How Statistics lifts the fog of war in Syria by David White.
From the post:
In a fascinating talk at Strata Santa Clara in February, HRDAG’s Director of Research Megan Price explained the statistical technique she used to make sense of the conflicting information. Each of the four agencies shown in the chart above published a list of identified victims. By painstakingly linking the records between the different agencies (no simple task, given incomplete information about each victim and variations in capturing names, ages etc.), HRDAG can get a more complete sense of the total number of casualties. But the real insight comes from recognizing that some victims were reported by no agency at all. By looking at the rates at which some known victims were not reported by all of the agencies, HRDAG can estimate the number of victims that were identified by nobody, and thereby get a more accurate count of total casualties. (The specific statistical technique used was Random Forests, using the R language. You can read more about the methodology here.)

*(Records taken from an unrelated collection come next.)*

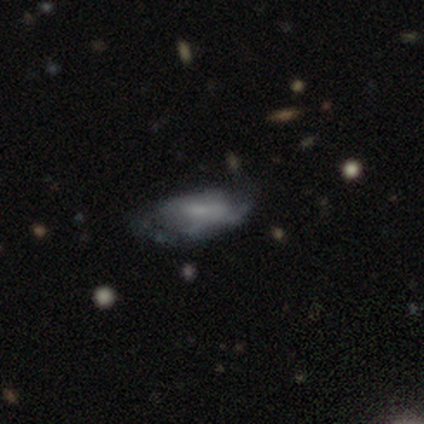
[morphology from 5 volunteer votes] Overall: featured or disk (80%). Edge-on disk: no (100%). Bar: no (50%; strong 25%). Spiral arms: no (75%). Bulge size: small (50%, tied with none). Merging: none (60%; minor disturbance 20%).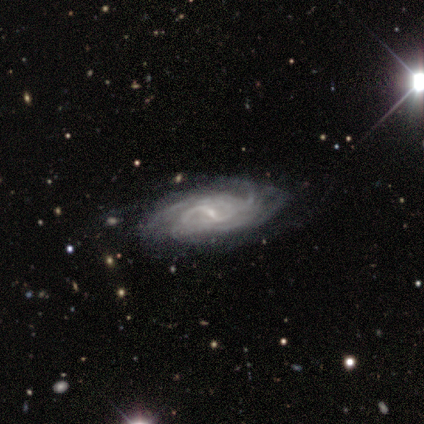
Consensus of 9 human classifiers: Q: Smooth or featured?
A: featured or disk (100%)
Q: Edge-on disk?
A: no (100%)
Q: Bar?
A: weak (44%); runner-up: strong (33%)
Q: Spiral arms?
A: yes (89%); runner-up: no (11%)
Q: Spiral winding?
A: tight (38%); tied with: medium (38%)
Q: Spiral arm count?
A: 4 (50%); runner-up: can't tell (38%)
Q: Bulge size?
A: small (78%); runner-up: moderate (11%)
Q: Merging?
A: none (67%); runner-up: minor disturbance (33%)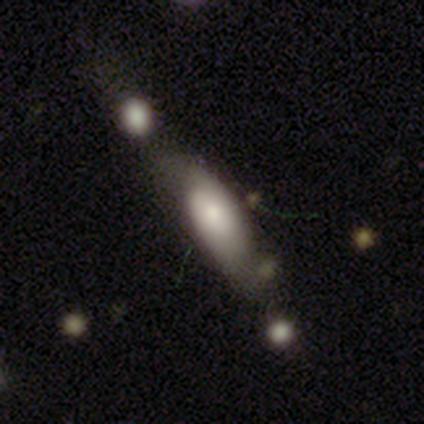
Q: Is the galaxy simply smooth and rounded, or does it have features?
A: featured or disk — 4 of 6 (67%).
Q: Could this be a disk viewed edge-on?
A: no — 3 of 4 (75%).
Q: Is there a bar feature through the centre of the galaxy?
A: no — 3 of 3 (100%).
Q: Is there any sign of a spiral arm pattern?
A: no — 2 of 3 (67%).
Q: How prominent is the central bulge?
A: small — 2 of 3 (67%).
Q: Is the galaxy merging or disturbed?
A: minor disturbance — 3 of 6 (50%).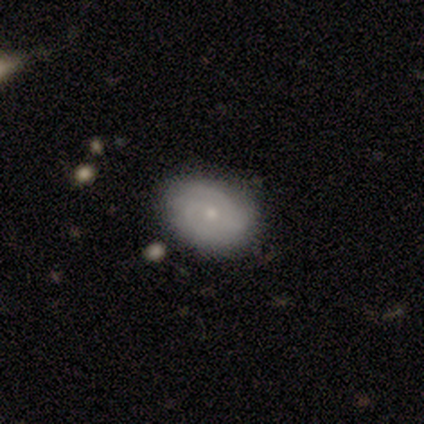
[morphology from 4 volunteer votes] A smooth galaxy with no disk features (100%) that is in between round and cigar-shaped (100%). Merging: none (50%).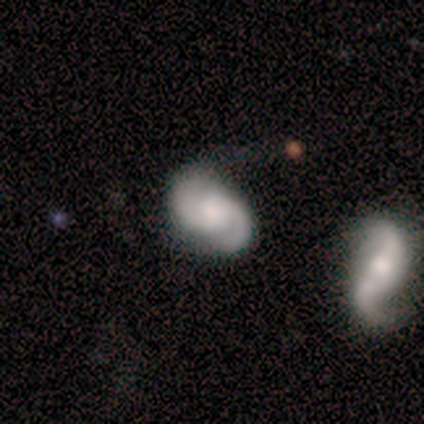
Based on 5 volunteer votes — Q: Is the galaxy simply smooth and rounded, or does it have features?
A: featured or disk — 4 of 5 (80%).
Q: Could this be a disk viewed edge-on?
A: no — 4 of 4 (100%).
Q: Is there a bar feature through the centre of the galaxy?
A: weak — 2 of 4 (50%, tied with no).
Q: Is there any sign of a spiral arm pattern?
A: yes — 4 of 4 (100%).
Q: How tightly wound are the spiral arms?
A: tight — 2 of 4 (50%, tied with medium).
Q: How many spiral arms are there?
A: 2 — 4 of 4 (100%).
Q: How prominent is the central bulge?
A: large — 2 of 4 (50%).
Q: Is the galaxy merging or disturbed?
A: none — 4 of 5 (80%).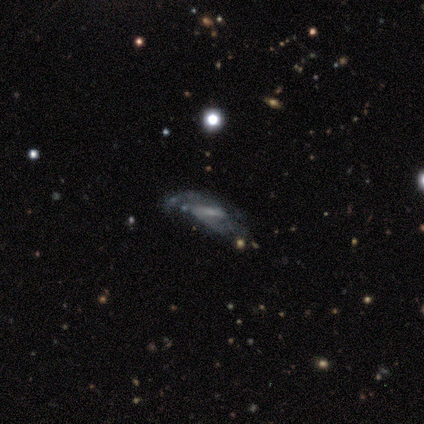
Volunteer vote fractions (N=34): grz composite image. It shows a featured or disk galaxy (56%) with a weak bar (50%), 2 (58%) tight (33%, tied with medium and loose) spiral arms (75%) and a small central bulge (44%). Merging: none (48%).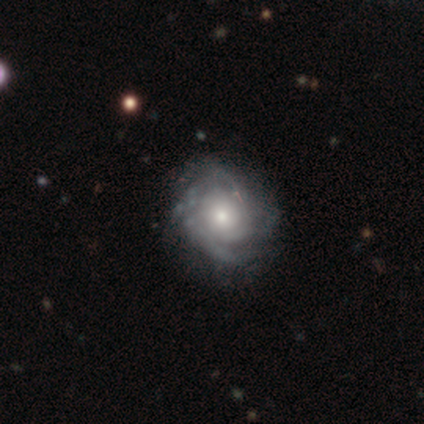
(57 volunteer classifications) Smooth or featured? 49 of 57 (86%) said featured or disk. Edge-on disk? 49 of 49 (100%) said no. Bar? 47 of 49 (96%) said no. Spiral arms? 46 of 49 (94%) said yes. Spiral winding? 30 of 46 (65%) said tight. Spiral arm count? 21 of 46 (46%) said can't tell. Bulge size? 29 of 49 (59%) said moderate. Merging? 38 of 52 (73%) said none.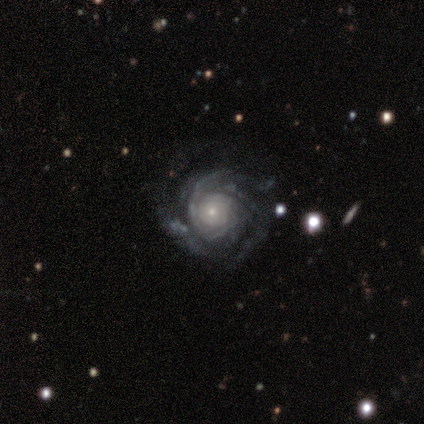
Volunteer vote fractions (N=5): Smooth or featured? 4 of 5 (80%) said featured or disk. Edge-on disk? 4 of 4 (100%) said no. Bar? 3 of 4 (75%) said no. Spiral arms? 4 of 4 (100%) said yes. Spiral winding? 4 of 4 (100%) said tight. Spiral arm count? 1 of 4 (25%, tied with 3, more than 4 and can't tell) said 2. Bulge size? 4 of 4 (100%) said small. Merging? 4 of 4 (100%) said none.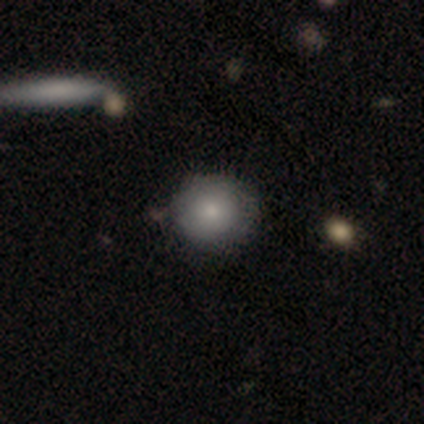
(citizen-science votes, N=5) Smooth or featured: smooth — 60% (featured or disk — 20%)
How rounded: round — 100%
Merging: none — 75% (minor disturbance — 25%)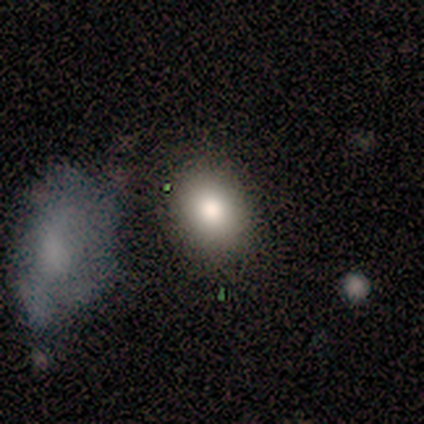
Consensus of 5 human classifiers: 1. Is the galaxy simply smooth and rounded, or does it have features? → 80% smooth, 20% featured or disk, 0% star or artifact.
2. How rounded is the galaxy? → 75% round, 25% in between, 0% cigar-shaped.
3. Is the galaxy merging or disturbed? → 60% none, 20% minor disturbance, 20% merger, 0% major disturbance.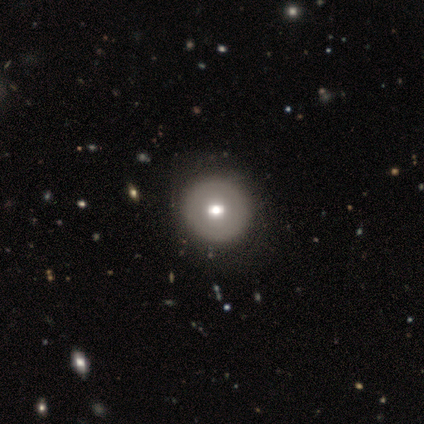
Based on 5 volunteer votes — This is marginally a smooth galaxy (40%, tied with featured or disk). How rounded: clearly round (100%). Merging: clearly none (100%).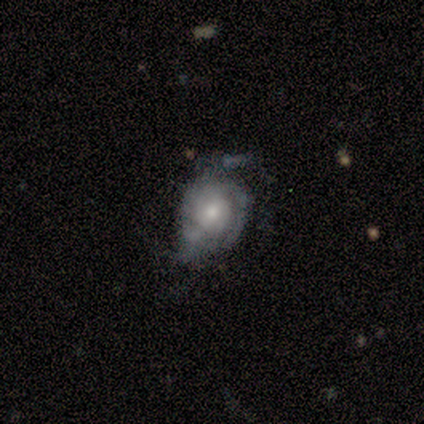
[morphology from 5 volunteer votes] type=featured or disk (80%); edge-on=no (100%); bar=no (75%); spiral arms=yes (100%); winding=tight (50%); arm count=3 (50%); bulge=moderate (50%, tied with small); merging=none (80%).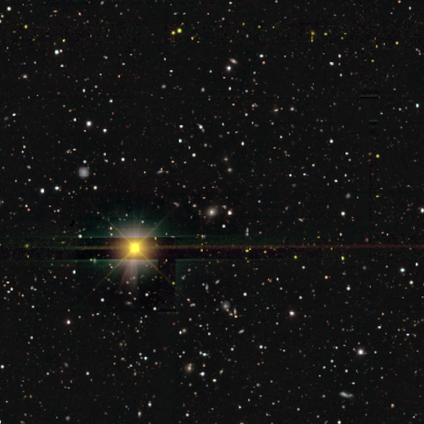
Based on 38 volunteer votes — Smooth or featured?
  - star or artifact: 87% *
  - featured or disk: 8%
  - smooth: 5%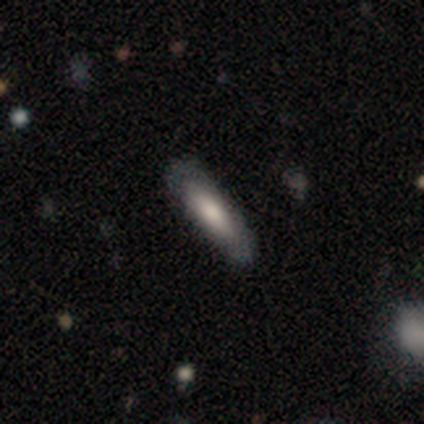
A smooth galaxy with no disk features (100%) that is cigar-shaped (100%).

Vote fractions:
- Smooth or featured? smooth: 100% / featured or disk: 0% / star or artifact: 0%
- How rounded? cigar-shaped: 100% / round: 0% / in between: 0%
- Merging? none: 100% / minor disturbance: 0% / major disturbance: 0% / merger: 0%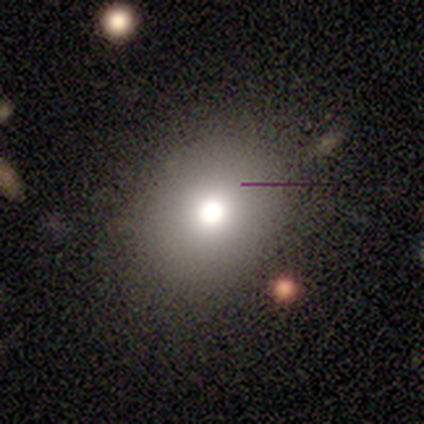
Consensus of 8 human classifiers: Smooth or featured?
  - smooth: 88% *
  - star or artifact: 12%
  - featured or disk: 0%
How rounded?
  - in between: 71% *
  - round: 29%
  - cigar-shaped: 0%
Merging?
  - none: 86% *
  - major disturbance: 14%
  - minor disturbance: 0%
  - merger: 0%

Caution is always advisable with government issued data but especially so when it arises from an armed conflict.
A forerunner to topic maps, record linkage (which is still widely used), plays a central role in collating data recorded in various ways. It isn’t possible to collate heterogeneous data without creating a uniform set of records (record linkage) or by mapping the subjects of the original records together (topic maps).
The usual moniker, “big data” should really be: “big, homogeneous data (BHD). Which if that is what you have, works great. If that isn’t what you have, works less great. If at all.
BTW, groups like the Human Rights Data Analysis Group (HRDAG) would have far more credibility with me if their projects list didn’t read:
- Africa
- Asia
- Europe
- Middle East
- Central America
- South America
Do you notice anyone missing from that list?
I have always thought that “human rights” included cases of:
- sexual abuse
- chlid abuse
- violence
- discrimination
- and any number of similar issues
I can think of another place where those conditions exist in epidemic proportions.
Can’t you?